What you have to do:
Repeat the entries that appear below, exactly as they are given.

====

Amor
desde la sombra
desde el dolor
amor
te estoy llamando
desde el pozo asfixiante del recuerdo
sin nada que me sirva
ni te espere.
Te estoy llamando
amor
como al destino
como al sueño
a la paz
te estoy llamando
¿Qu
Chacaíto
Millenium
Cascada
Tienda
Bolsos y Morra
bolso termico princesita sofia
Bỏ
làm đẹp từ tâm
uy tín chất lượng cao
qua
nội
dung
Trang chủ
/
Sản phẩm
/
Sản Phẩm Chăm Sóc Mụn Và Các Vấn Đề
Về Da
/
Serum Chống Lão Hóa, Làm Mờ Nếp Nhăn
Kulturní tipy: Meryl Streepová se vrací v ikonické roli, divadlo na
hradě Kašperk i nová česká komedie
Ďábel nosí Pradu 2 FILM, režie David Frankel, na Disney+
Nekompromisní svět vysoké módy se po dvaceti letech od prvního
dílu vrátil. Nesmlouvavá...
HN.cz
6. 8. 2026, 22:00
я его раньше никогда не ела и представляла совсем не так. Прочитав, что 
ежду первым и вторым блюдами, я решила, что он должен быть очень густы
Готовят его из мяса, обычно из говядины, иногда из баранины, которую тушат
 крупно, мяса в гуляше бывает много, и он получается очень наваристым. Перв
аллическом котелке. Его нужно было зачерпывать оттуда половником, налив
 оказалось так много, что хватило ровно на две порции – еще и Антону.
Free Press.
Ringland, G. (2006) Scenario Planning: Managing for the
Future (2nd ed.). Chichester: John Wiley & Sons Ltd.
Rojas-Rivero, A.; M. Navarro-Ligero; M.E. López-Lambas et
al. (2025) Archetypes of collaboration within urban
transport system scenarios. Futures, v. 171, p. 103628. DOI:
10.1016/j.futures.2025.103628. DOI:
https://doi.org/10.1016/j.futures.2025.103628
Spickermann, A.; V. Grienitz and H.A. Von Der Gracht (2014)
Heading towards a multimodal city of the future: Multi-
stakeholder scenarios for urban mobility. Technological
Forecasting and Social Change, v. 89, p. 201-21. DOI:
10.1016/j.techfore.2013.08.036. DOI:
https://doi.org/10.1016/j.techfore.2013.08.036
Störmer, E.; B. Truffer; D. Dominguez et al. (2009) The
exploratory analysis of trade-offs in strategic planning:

====

Result below:
Amor
desde la sombra
desde el dolor
amor
te estoy llamando
desde el pozo asfixiante del recuerdo
sin nada que me sirva
ni te espere.
Te estoy llamando
amor
como al destino
como al sueño
a la paz
te estoy llamando
¿Qu
Chacaíto
Millenium
Cascada
Tienda
Bolsos y Morra
bolso termico princesita sofia
Bỏ
làm đẹp từ tâm
uy tín chất lượng cao
qua
nội
dung
Trang chủ
/
Sản phẩm
/
Sản Phẩm Chăm Sóc Mụn Và Các Vấn Đề
Về Da
/
Serum Chống Lão Hóa, Làm Mờ Nếp Nhăn
Kulturní tipy: Meryl Streepová se vrací v ikonické roli, divadlo na
hradě Kašperk i nová česká komedie
Ďábel nosí Pradu 2 FILM, režie David Frankel, na Disney+
Nekompromisní svět vysoké módy se po dvaceti letech od prvního
dílu vrátil. Nesmlouvavá...
HN.cz
6. 8. 2026, 22:00
я его раньше никогда не ела и представляла совсем не так. Прочитав, что 
ежду первым и вторым блюдами, я решила, что он должен быть очень густы
Готовят его из мяса, обычно из говядины, иногда из баранины, которую тушат
 крупно, мяса в гуляше бывает много, и он получается очень наваристым. Перв
аллическом котелке. Его нужно было зачерпывать оттуда половником, налив
 оказалось так много, что хватило ровно на две порции – еще и Антону.
Free Press.
Ringland, G. (2006) Scenario Planning: Managing for the
Future (2nd ed.). Chichester: John Wiley & Sons Ltd.
Rojas-Rivero, A.; M. Navarro-Ligero; M.E. López-Lambas et
al. (2025) Archetypes of collaboration within urban
transport system scenarios. Futures, v. 171, p. 103628. DOI:
10.1016/j.futures.2025.103628. DOI:
https://doi.org/10.1016/j.futures.2025.103628
Spickermann, A.; V. Grienitz and H.A. Von Der Gracht (2014)
Heading towards a multimodal city of the future: Multi-
stakeholder scenarios for urban mobility. Technological
Forecasting and Social Change, v. 89, p. 201-21. DOI:
10.1016/j.techfore.2013.08.036. DOI:
https://doi.org/10.1016/j.techfore.2013.08.036
Störmer, E.; B. Truffer; D. Dominguez et al. (2009) The
exploratory analysis of trade-offs in strategic planning:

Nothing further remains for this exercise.